Every post request updates a web socket, for example, go to http://127.0.0.1:5000/ as python test.py is running
Metrics API is built with the python frameworks Tornado Momoko and Postgresql. Benchmarks are created using ApacheBench. The sample.json file is in the tests/ directory.
POST:
ab -n 1000 -c 10 -p sample.json -T application/json http://127.0.0.1:5000/v1/metrics
Server Software: TornadoServer/4.3
Server Hostname: 127.0.0.1
Server Port: 5000
Document Path: /v1/metrics
Document Length: 19 bytes
Concurrency Level: 10
Time taken for tests: 3.145 seconds
Complete requests: 1000
Failed requests: 0
Total transferred: 162000 bytes
Total body sent: 203000
HTML transferred: 19000 bytes
Requests per second: 317.93 [#/sec] (mean)
Time per request: 31.454 [ms] (mean)
Time per request: 3.145 [ms] (mean, across all concurrent requests)
Transfer rate: 50.30 [Kbytes/sec] received
63.03 kb/s sent
113.32 kb/s total
Connection Times (ms)
min mean[+/-sd] median max
Connect: 0 0 0.2 0 5
Processing: 16 31 6.9 30 62
Waiting: 16 31 6.9 30 62
Total: 16 31 6.9 30 62
Percentage of the requests served within a certain time (ms)
50% 30
66% 33
75% 35
80% 36
90% 40
95% 44
98% 49
99% 54
100% 62 (longest request)
GET:
ab -n 1000 -c 10 http://127.0.0.1:5000/v1/metrics
Server Software: TornadoServer/4.3
Server Hostname: 127.0.0.1
Server Port: 5000
Document Path: /v1/metrics
Document Length: 66900 bytes
Concurrency Level: 10
Time taken for tests: 20.545 seconds
Complete requests: 1000
Failed requests: 0
Total transferred: 67096000 bytes
HTML transferred: 66900000 bytes
Requests per second: 48.67 [#/sec] (mean)
Time per request: 205.453 [ms] (mean)
Time per request: 20.545 [ms] (mean, across all concurrent requests)
Transfer rate: 3189.21 [Kbytes/sec] received
Connection Times (ms)
min mean[+/-sd] median max
Connect: 0 0 0.0 0 0
Processing: 82 205 63.6 192 842
Waiting: 82 204 63.6 192 841
Total: 82 205 63.6 192 842
Percentage of the requests served within a certain time (ms)
50% 192
66% 204
75% 215
80% 229
90% 265
95% 284
98% 309
99% 550
100% 842 (longest request)
- Postgresql allows for both a json field and standard sql columns. The standard columns help greatly with the timestamp range querying. In fact, all the combinations of GET requests are handled with only one query. Additionally, the json field allows flexibility for clients to create new keys. For example, a 'host' key might be helpful to identify which server the metrics are coming from. The clients can start adding the 'host' key to the json right away and at some later point in time the metrics table could be updated and backfilled with a 'host' column if desired to do so. I added indexing to the name and ts columns to help with GET requests. The indexes slowed the POST requests by about 100 requests per second.
-
I attempted to use asynchronous programming to optimize for database inserts. Since most of the API is blocked by I/O, the async paradigm seemed fitting; however, async is still emerging in python and thus there is a bit of a learning curve.
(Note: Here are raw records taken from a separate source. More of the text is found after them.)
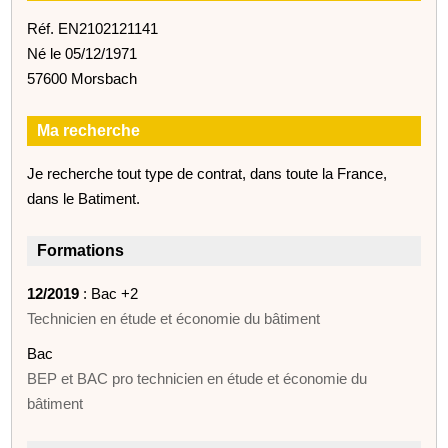
Réf. EN2102121141
Né le 05/12/1971
57600 Morsbach
Ma recherche
Je recherche tout type de contrat, dans toute la France,
dans le Batiment.
Formations
12/2019
: Bac +2
Technicien en étude et économie du bâtiment
Bac
BEP et BAC pro technicien en étude et économie du
bâtiment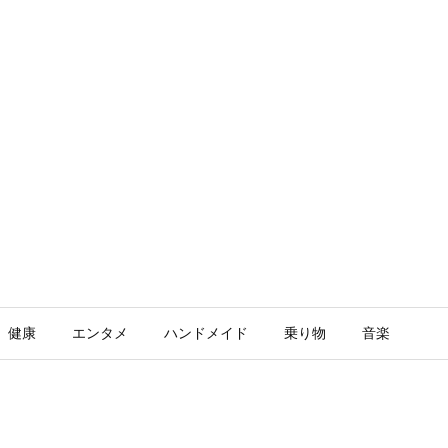
健康
エンタメ
ハンドメイド
乗り物
音楽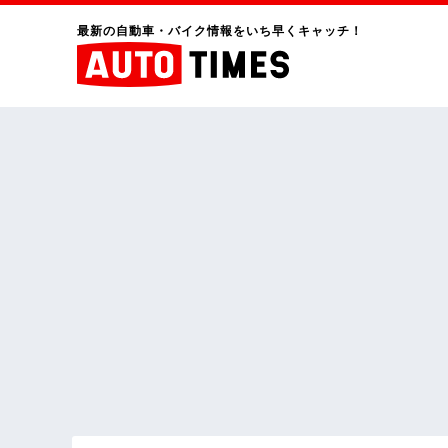
最新の自動車・バイク情報をいち早くキャッチ！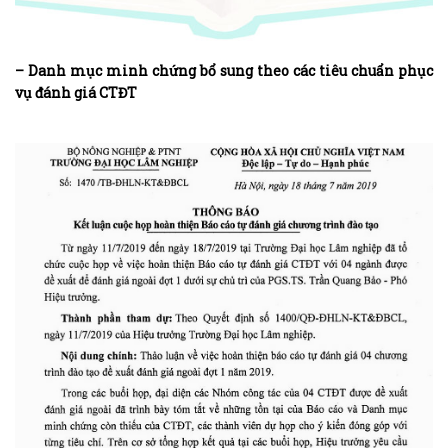
– Danh mục minh chứng bổ sung theo các tiêu chuẩn phục
vụ đánh giá CTĐT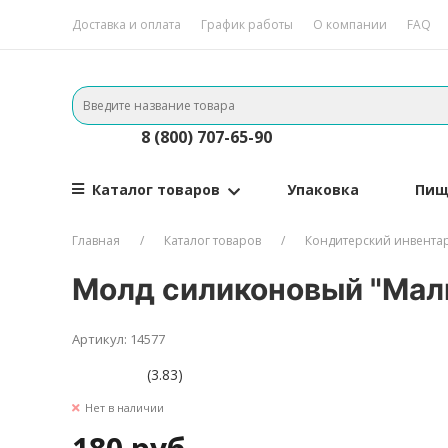
Доставка и оплата
График работы
О компании
FAQ
8 (800) 707-65-90
Каталог товаров
Упаковка
Пищ
Главная
Каталог товаров
Кондитерский инвента
Молд силиконовый "Ма
Артикул: 14577
(3.83)
Нет в наличии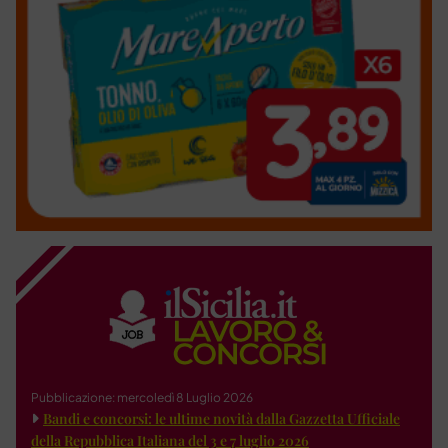
Pubblicazione: mercoledì 8 Luglio 2026
Bandi e concorsi: le ultime novità dalla Gazzetta Ufficiale
della Repubblica Italiana del 3 e 7 luglio 2026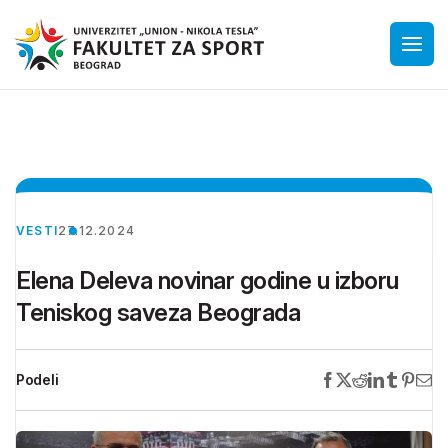
VESTI
27.12.2024
Elena Deleva novinar godine u izboru
Teniskog saveza Beograda
Podeli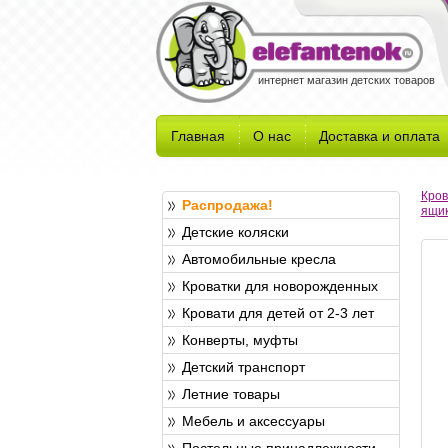
интернет магазин детских товаров
Главная
О нас
Доставка и оплата
Кров
Распродажа!
ящи
Детские коляски
Автомобильные кресла
Кроватки для новорожденных
Кровати для детей от 2-3 лет
Конверты, муфты
Детский транспорт
Летние товары
Мебель и аксессуары
Постельные принадлежности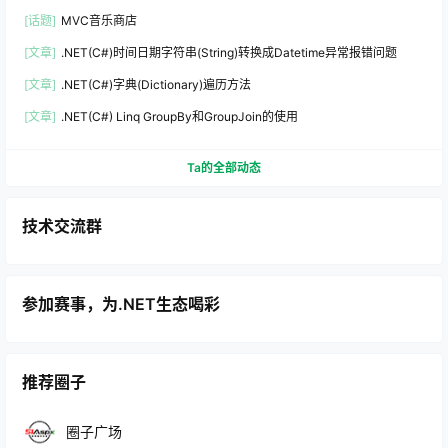
[话题]
MVC音乐商店
[文章]
.NET(C#)时间日期字符串(String)转换成Datetime异常报错问题
[文章]
.NET(C#)字典(Dictionary)遍历方法
[文章]
.NET(C#) Linq GroupBy和GroupJoin的使用
Ta的全部动态
技术交流群
参加赛事，为.NET生态喝彩
推荐圈子
圈子广场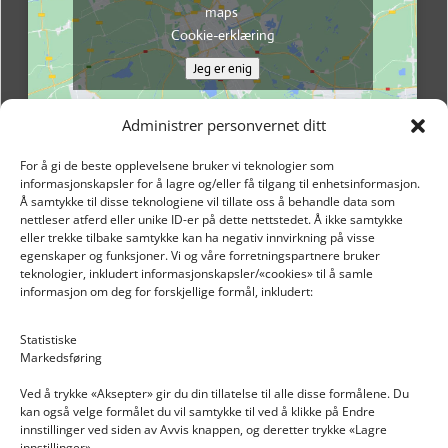
maps
Cookie-erklæring
Jeg er enig
Administrer personvernet ditt
For å gi de beste opplevelsene bruker vi teknologier som
informasjonskapsler for å lagre og/eller få tilgang til enhetsinformasjon.
Å samtykke til disse teknologiene vil tillate oss å behandle data som
nettleser atferd eller unike ID-er på dette nettstedet. Å ikke samtykke
eller trekke tilbake samtykke kan ha negativ innvirkning på visse
egenskaper og funksjoner. Vi og våre forretningspartnere bruker
teknologier, inkludert informasjonskapsler/«cookies» til å samle
informasjon om deg for forskjellige formål, inkludert:
Email: post@dekkogdeler.nextlogixs.com
Statistiske
Markedsføring
Org. nr: 817188222
Ved å trykke «Aksepter» gir du din tillatelse til alle disse formålene. Du
kan også velge formålet du vil samtykke til ved å klikke på Endre
innstillinger ved siden av Avvis knappen, og deretter trykke «Lagre
innstillinger».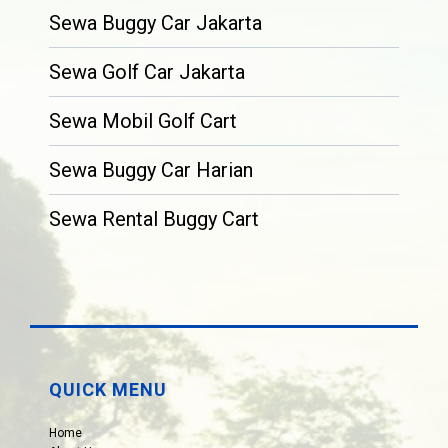
Sewa Buggy Car Jakarta
Sewa Golf Car Jakarta
Sewa Mobil Golf Cart
Sewa Buggy Car Harian
Sewa Rental Buggy Cart
QUICK MENU
Home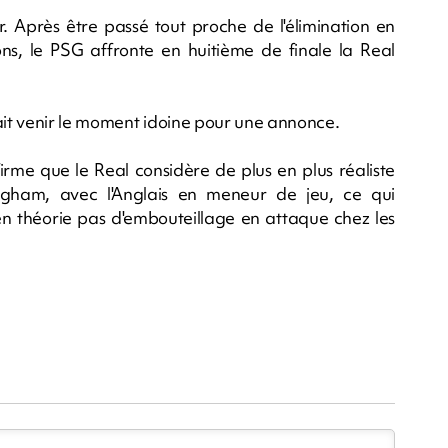
r. Après être passé tout proche de l'élimination en
, le PSG affronte en huitième de finale la Real
rait venir le moment idoine pour une annonce.
rme que le Real considère de plus en plus réaliste
ingham, avec l'Anglais en meneur de jeu, ce qui
 en théorie pas d'embouteillage en attaque chez les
In the ApacheBench tests results improved as concurrency increased (from 1 to 10 concurrent requests) therefore the async functionality seems to work as expected.
-
An ORM is used to initially set up the database but is not used in the web server because the ORM does not support async queries.
-
Web sockets for fun because I wanted to try the plotting library http://smoothiecharts.org. The index.html has a basic plot and dumps the results to screen as text. The current implementation of the web sockets has some issues. Not inteneded for tons of concurrent users.
- The test suite is very basic and it is also the script to initilize the database
- Write logs to files
- Error handling could be improved by passing around a standardized error response across HTTP verbs.